(Task):
Copy out the lines from the one containing "ウトを変更したことで、スケートボードが駐車場に飛び" through the end of the entries below, both ends included.

*** Recorded data Section Begins ***

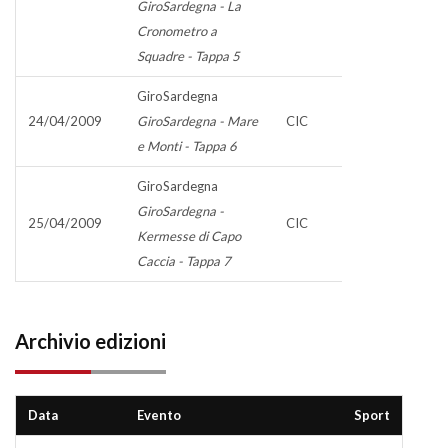
GiroSardegna - La
Cronometro a
Squadre - Tappa 5
GiroSardegna
24/04/2009
GiroSardegna - Mare
CIC
e Monti - Tappa 6
GiroSardegna
GiroSardegna -
25/04/2009
CIC
Kermesse di Capo
Caccia - Tappa 7
Archivio edizioni
Data
Evento
Sport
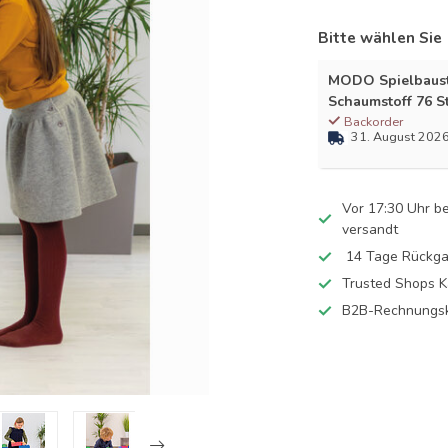
Bitte wählen Sie
MODO Spielbaust
Schaumstoff 76 S
Backorder
31. August 202
Vor 17:30 Uhr b
versandt
14 Tage Rückga
Trusted Shops K
B2B-Rechnungsk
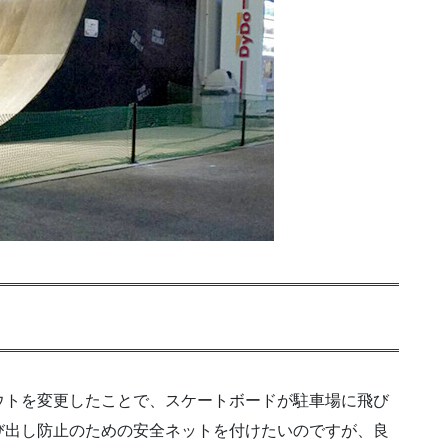
ウトを変更したことで、スケートボードが駐車場に飛び
び出し防止のための安全ネットを付けたいのですが、良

*** Recorded data Section Ends ***

(Result of this task):
ウトを変更したことで、スケートボードが駐車場に飛び
び出し防止のための安全ネットを付けたいのですが、良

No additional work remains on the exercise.